(Collected data)
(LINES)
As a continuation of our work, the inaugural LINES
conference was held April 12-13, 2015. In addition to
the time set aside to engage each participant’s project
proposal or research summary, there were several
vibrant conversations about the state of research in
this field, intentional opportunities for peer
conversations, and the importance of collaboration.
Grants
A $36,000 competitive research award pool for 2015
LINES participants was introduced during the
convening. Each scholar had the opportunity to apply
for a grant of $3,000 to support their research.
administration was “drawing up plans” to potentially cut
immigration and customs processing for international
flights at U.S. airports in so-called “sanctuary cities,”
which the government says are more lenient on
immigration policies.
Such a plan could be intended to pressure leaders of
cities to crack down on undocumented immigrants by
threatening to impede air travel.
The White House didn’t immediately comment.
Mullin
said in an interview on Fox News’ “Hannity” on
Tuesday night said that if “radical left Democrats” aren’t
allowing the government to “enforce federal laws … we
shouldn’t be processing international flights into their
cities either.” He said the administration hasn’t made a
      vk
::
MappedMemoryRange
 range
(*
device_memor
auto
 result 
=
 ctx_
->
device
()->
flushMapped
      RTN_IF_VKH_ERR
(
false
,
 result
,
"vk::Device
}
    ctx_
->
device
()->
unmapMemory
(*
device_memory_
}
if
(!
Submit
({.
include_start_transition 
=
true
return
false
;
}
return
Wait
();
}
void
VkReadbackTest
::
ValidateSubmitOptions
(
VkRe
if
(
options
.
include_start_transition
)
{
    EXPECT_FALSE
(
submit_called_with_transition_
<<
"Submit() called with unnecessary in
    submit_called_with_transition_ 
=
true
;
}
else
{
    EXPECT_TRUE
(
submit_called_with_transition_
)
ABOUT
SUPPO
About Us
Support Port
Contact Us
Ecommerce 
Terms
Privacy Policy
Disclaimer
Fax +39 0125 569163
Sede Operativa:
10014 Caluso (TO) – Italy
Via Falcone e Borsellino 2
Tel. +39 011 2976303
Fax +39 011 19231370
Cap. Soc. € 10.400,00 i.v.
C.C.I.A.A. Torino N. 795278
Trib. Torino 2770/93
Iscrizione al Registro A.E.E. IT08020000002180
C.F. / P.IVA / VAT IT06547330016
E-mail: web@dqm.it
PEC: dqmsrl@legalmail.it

==

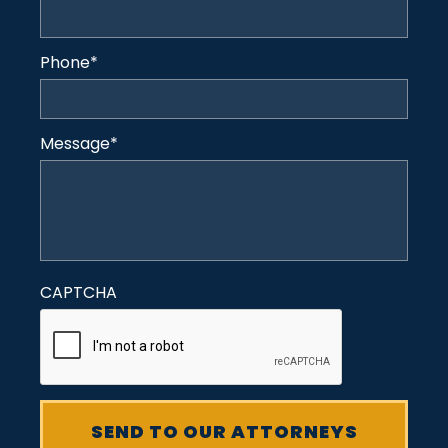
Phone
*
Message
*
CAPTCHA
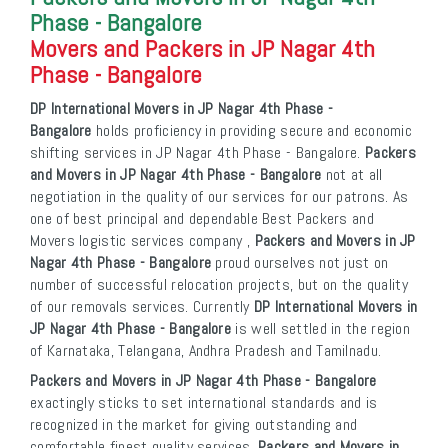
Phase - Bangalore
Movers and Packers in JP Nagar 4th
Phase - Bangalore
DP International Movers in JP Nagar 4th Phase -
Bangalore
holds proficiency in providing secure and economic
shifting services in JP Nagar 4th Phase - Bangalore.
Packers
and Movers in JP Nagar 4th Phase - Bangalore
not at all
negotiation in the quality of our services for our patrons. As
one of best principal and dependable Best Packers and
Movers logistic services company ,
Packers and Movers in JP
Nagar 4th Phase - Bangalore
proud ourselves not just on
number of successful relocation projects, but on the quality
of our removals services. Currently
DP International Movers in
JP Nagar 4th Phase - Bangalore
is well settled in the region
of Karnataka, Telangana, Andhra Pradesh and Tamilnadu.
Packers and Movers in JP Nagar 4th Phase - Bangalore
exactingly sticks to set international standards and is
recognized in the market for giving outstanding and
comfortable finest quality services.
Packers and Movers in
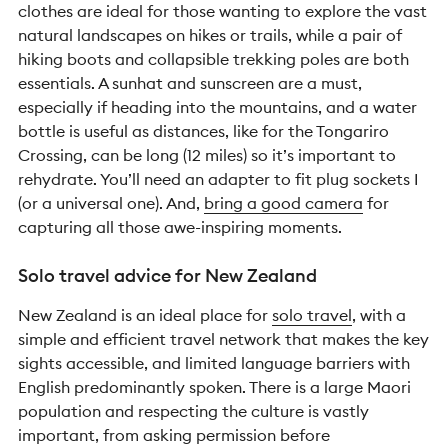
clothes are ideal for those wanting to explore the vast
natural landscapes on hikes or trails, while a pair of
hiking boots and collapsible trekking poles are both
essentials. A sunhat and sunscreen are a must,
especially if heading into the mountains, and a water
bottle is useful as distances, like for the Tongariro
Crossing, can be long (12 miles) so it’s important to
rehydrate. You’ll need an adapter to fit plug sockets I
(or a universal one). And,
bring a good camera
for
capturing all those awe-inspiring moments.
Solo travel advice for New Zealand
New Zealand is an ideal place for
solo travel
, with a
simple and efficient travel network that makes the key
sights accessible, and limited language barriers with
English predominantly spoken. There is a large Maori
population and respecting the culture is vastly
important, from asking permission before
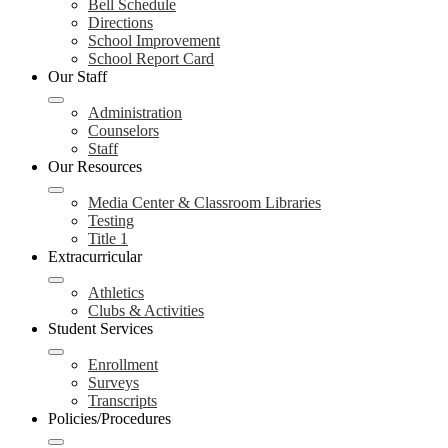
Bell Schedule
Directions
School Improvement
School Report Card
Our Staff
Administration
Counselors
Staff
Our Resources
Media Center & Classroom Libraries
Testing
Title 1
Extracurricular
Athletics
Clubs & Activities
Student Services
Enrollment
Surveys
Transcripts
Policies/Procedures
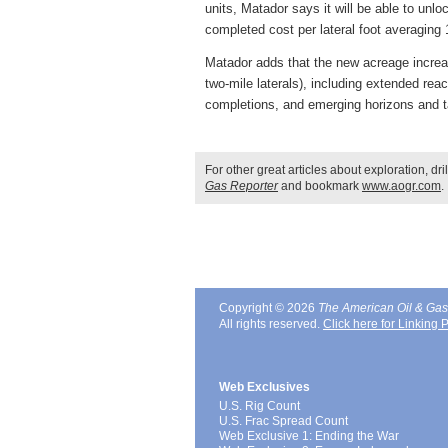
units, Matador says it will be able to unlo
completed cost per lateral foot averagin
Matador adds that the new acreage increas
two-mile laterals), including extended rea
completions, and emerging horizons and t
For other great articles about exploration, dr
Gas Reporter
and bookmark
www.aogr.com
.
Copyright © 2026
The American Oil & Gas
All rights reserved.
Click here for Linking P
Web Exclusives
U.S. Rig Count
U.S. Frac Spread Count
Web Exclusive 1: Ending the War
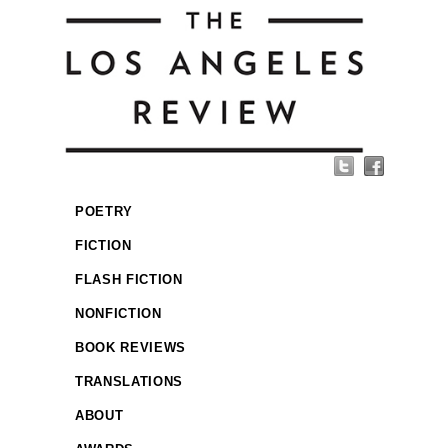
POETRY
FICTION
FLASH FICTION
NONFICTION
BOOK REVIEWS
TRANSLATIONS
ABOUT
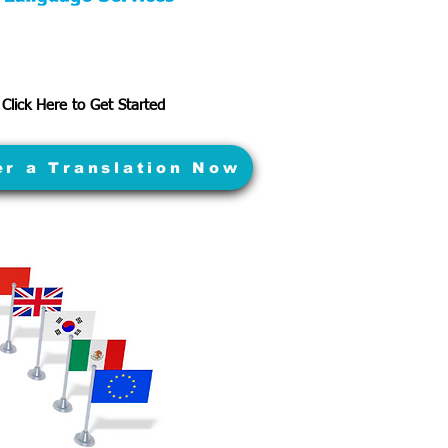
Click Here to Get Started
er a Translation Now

==

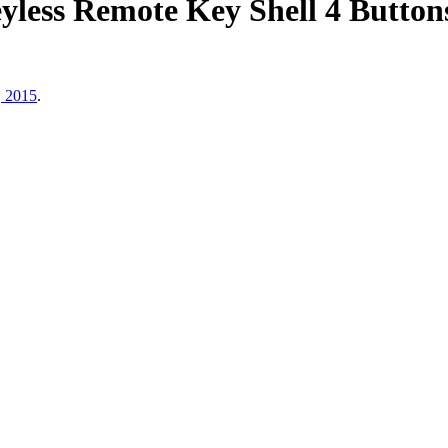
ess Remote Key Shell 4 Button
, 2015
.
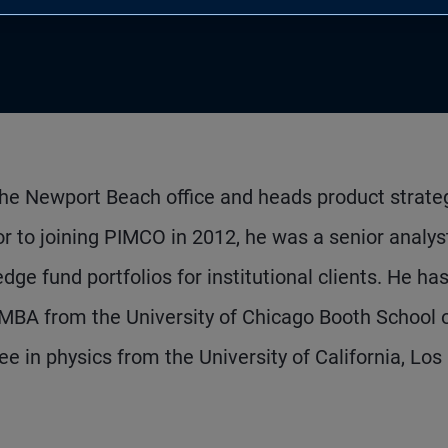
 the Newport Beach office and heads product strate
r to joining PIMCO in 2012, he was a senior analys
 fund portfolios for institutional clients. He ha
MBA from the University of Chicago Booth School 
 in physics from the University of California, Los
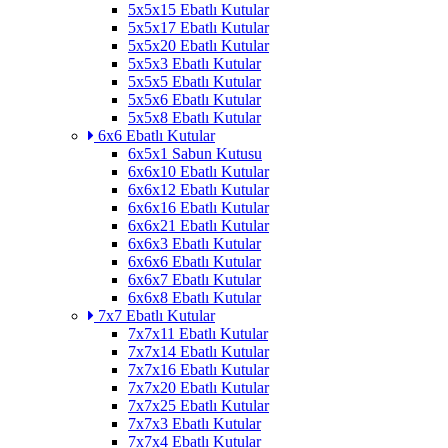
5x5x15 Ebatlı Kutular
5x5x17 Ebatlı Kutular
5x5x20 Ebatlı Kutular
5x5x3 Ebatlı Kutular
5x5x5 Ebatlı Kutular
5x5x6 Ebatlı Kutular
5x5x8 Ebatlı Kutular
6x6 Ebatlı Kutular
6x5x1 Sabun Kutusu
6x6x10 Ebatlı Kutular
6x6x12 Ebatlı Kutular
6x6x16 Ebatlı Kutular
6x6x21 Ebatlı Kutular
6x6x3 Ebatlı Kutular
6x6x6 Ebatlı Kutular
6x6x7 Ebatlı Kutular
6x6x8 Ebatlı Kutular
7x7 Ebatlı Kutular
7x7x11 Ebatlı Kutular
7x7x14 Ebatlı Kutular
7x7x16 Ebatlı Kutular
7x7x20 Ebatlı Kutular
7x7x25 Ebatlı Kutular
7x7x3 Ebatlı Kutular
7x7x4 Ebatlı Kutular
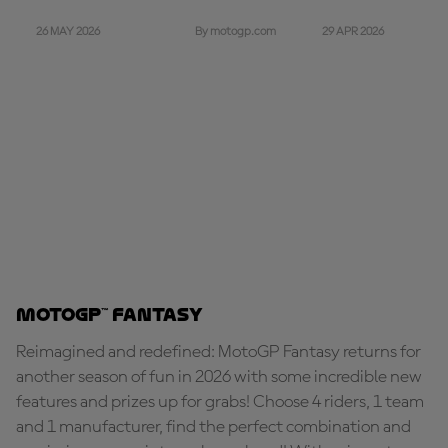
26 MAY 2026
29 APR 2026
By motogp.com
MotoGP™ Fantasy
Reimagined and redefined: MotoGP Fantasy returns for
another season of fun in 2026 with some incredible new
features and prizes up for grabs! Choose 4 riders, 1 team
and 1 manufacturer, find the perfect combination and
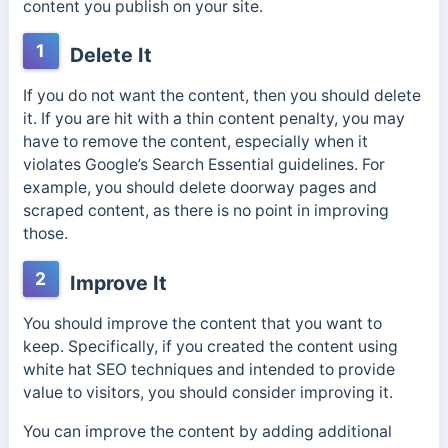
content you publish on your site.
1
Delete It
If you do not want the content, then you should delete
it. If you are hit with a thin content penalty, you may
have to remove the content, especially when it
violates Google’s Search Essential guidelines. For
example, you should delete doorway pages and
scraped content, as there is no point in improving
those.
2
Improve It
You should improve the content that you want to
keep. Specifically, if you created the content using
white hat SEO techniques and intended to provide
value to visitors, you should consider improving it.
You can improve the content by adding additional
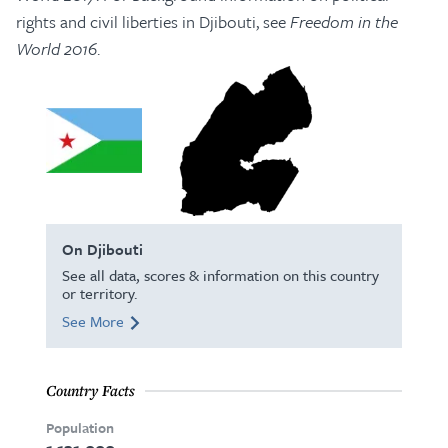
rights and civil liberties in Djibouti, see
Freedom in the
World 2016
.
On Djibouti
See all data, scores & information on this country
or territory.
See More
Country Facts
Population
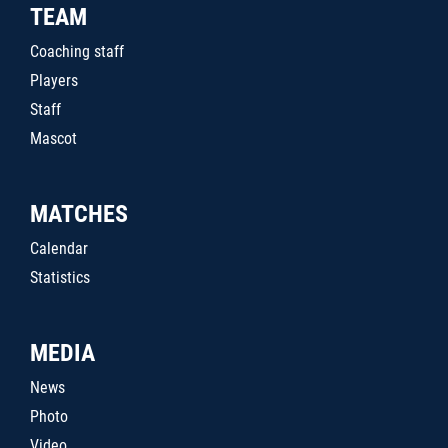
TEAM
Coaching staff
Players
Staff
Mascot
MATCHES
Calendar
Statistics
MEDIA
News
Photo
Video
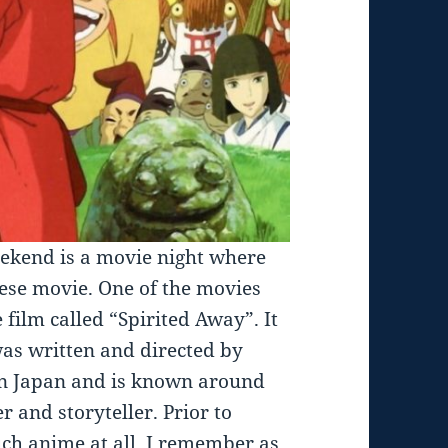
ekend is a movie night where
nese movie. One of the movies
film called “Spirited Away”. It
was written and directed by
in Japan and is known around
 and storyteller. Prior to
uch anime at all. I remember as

## WORK ITEM
Respond with the exact lines above running from the one containing "especially if heading" to the one containing "Policies/Procedures", both ends kept and no pictures included.

## RESPONSE
especially if heading into the mountains, and a water
bottle is useful as distances, like for the Tongariro
Crossing, can be long (12 miles) so it’s important to
rehydrate. You’ll need an adapter to fit plug sockets I
(or a universal one). And,
bring a good camera
for
capturing all those awe-inspiring moments.
Solo travel advice for New Zealand
New Zealand is an ideal place for
solo travel
, with a
simple and efficient travel network that makes the key
sights accessible, and limited language barriers with
English predominantly spoken. There is a large Maori
population and respecting the culture is vastly
important, from asking permission before
Bell Schedule
Directions
School Improvement
School Report Card
Our Staff
Administration
Counselors
Staff
Our Resources
Media Center & Classroom Libraries
Testing
Title 1
Extracurricular
Athletics
Clubs & Activities
Student Services
Enrollment
Surveys
Transcripts
Policies/Procedures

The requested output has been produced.